- Exercise
Every single entry below should be reproduced verbatim.

[Records excerpted from a collection]
-----

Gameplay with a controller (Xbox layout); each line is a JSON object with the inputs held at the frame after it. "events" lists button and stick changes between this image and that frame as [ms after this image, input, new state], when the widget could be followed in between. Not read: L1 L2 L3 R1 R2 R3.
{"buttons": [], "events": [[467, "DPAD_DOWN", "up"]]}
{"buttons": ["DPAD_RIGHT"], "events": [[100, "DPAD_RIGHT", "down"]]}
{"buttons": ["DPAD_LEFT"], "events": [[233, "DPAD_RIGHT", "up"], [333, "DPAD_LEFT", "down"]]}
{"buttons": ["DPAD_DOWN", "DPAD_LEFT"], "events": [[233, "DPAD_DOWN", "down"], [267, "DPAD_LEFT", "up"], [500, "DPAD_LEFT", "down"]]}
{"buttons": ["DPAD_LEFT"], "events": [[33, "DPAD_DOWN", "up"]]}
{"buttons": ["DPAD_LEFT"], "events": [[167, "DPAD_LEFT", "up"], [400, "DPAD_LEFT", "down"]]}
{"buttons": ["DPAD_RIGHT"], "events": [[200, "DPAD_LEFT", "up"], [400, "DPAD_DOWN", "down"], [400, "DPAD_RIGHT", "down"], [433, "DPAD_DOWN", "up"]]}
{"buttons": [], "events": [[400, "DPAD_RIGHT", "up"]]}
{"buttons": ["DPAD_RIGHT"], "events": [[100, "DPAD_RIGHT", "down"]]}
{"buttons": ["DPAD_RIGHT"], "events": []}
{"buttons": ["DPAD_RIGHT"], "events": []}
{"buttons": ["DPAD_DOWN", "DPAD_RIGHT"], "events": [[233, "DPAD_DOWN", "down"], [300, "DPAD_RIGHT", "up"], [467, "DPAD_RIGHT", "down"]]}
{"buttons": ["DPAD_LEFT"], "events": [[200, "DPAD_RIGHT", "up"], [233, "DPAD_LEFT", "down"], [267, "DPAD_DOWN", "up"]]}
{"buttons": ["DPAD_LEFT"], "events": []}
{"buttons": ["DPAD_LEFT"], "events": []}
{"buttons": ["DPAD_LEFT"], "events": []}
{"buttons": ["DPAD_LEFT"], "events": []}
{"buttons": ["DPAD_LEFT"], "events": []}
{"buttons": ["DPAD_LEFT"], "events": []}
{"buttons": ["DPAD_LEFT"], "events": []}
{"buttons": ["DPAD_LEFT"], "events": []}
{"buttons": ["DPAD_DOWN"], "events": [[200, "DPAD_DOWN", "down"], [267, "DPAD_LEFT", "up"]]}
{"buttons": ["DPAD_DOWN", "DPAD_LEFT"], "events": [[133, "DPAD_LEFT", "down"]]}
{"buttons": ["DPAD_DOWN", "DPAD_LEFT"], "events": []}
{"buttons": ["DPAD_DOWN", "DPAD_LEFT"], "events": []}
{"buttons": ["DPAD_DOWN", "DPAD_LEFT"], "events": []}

-----

- Task solution
Gameplay with a controller (Xbox layout); each line is a JSON object with the inputs held at the frame after it. "events" lists button and stick changes between this image and that frame as [ms after this image, input, new state], when the widget could be followed in between. Not read: L1 L2 L3 R1 R2 R3.
{"buttons": [], "events": [[467, "DPAD_DOWN", "up"]]}
{"buttons": ["DPAD_RIGHT"], "events": [[100, "DPAD_RIGHT", "down"]]}
{"buttons": ["DPAD_LEFT"], "events": [[233, "DPAD_RIGHT", "up"], [333, "DPAD_LEFT", "down"]]}
{"buttons": ["DPAD_DOWN", "DPAD_LEFT"], "events": [[233, "DPAD_DOWN", "down"], [267, "DPAD_LEFT", "up"], [500, "DPAD_LEFT", "down"]]}
{"buttons": ["DPAD_LEFT"], "events": [[33, "DPAD_DOWN", "up"]]}
{"buttons": ["DPAD_LEFT"], "events": [[167, "DPAD_LEFT", "up"], [400, "DPAD_LEFT", "down"]]}
{"buttons": ["DPAD_RIGHT"], "events": [[200, "DPAD_LEFT", "up"], [400, "DPAD_DOWN", "down"], [400, "DPAD_RIGHT", "down"], [433, "DPAD_DOWN", "up"]]}
{"buttons": [], "events": [[400, "DPAD_RIGHT", "up"]]}
{"buttons": ["DPAD_RIGHT"], "events": [[100, "DPAD_RIGHT", "down"]]}
{"buttons": ["DPAD_RIGHT"], "events": []}
{"buttons": ["DPAD_RIGHT"], "events": []}
{"buttons": ["DPAD_DOWN", "DPAD_RIGHT"], "events": [[233, "DPAD_DOWN", "down"], [300, "DPAD_RIGHT", "up"], [467, "DPAD_RIGHT", "down"]]}
{"buttons": ["DPAD_LEFT"], "events": [[200, "DPAD_RIGHT", "up"], [233, "DPAD_LEFT", "down"], [267, "DPAD_DOWN", "up"]]}
{"buttons": ["DPAD_LEFT"], "events": []}
{"buttons": ["DPAD_LEFT"], "events": []}
{"buttons": ["DPAD_LEFT"], "events": []}
{"buttons": ["DPAD_LEFT"], "events": []}
{"buttons": ["DPAD_LEFT"], "events": []}
{"buttons": ["DPAD_LEFT"], "events": []}
{"buttons": ["DPAD_LEFT"], "events": []}
{"buttons": ["DPAD_LEFT"], "events": []}
{"buttons": ["DPAD_DOWN"], "events": [[200, "DPAD_DOWN", "down"], [267, "DPAD_LEFT", "up"]]}
{"buttons": ["DPAD_DOWN", "DPAD_LEFT"], "events": [[133, "DPAD_LEFT", "down"]]}
{"buttons": ["DPAD_DOWN", "DPAD_LEFT"], "events": []}
{"buttons": ["DPAD_DOWN", "DPAD_LEFT"], "events": []}
{"buttons": ["DPAD_DOWN", "DPAD_LEFT"], "events": []}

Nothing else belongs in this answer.